The results? In a word: Wow!
Joe took this photo (click to enlarge) on October 23. That's me standing next to a tree that was tubed on May 20, 2009 when it was no more than knee high. It is now very nearly 10 feet tall!

85% or more of the trees we tubed just this past May have emerged from 5ft tree tubes. What's the reason for the great results? Is it the fertile soil? Babe's soil could be charitably described as "gravelly loam." A less charitable description given by someone who has spent several days driving stakes into it is " rocks." So trust me, it's not the soil.

Is it the high rainfall? Ottertail County has been in a drought for several seasons. Was it the warm, sunny summer? I just came across this amazing fact on the East Ottertail SWCD web page:

Did You Know?

Perham had only one day 90 degrees or greater this summer.

Every night this summer had temps below 70 degrees.

I think that safely rules out unusually good growing conditions as the reason for the great growth. Again, it was a combination of browse protection, moisture stress reduction and the ability to do great weed control that unleashed the pent up growth potential in those root systems.

4) Planting white oak seedlings in forest openings to enhance hard mast production. Like many farms in the region, the hillier portions of the property were not cleared for farming, and the oaks (bur and red) that benefited from period prairie fires were allowed to grow. Over time, and in the absence (and active suppression of) fire, more shade tolerant species like basswood began to gain ascendancy in the woods. Basswood is a terrific tree, but it does not produce much mast for wildlife, and you generally don't want it to comprise a high percentage of your forest composition. So Babe worked with a local logger to harvest basswood trees from the woods. This has two benefits. First, the crowns of the basswood trees were competing with the crowns of the oaks for sunlight and growing space. Removal of the basswoods will give the existing oaks more room to grow, and they will dramatically increase acorn production in the coming years. Second, it created openings for planting new oaks - and Babe choose to plant white oak to provide a different (and sweeter) type of mast than his indigenous bur and red oaks provide - to get started.

Approximately 150 white oaks were planted, each in a 5 foot Plantra O-style Vented Tree Tube.

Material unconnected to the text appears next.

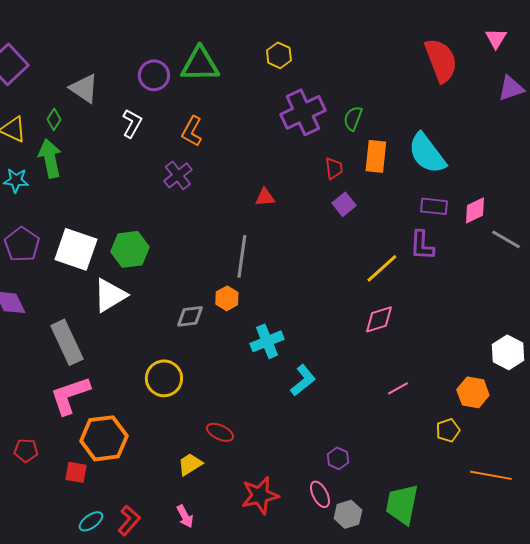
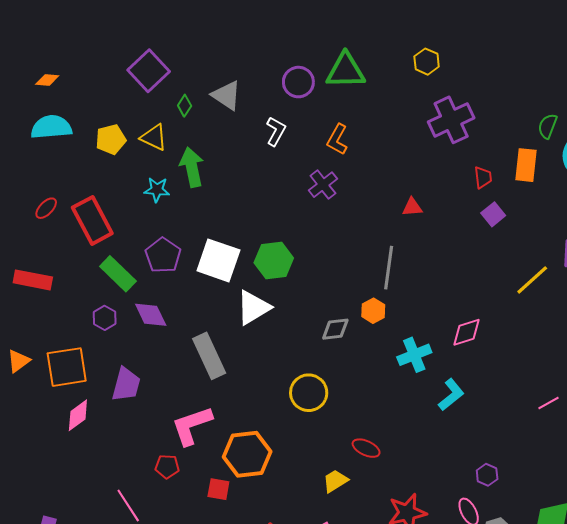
green semicircle: (353, 118) -> (548, 126), moved
green diamond: (54, 119) -> (185, 106), moved
pink diamond: (379, 319) -> (467, 332), moved
pink L-shape: (70, 395) -> (192, 426), moved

While the results are not as exciting as the crabapples or the hedgerows (no stories of 10 feet of growth in one year), the results were terrific. On our recent visit to the ranch we replaced the few oak seedlings that didn't survive with direct seeded acorns which will germinate next spring. We'll easily see the first of the oaks emerge from their 5ft tree tubes next summer, and growth will be enhanced by further clearing of brush and overstory trees that are shading our seedlings.

All in all, another fantastic year at Babe Winkelman's ranch. And the best part is knowing that these are the kind of results our customers are seeing across the country.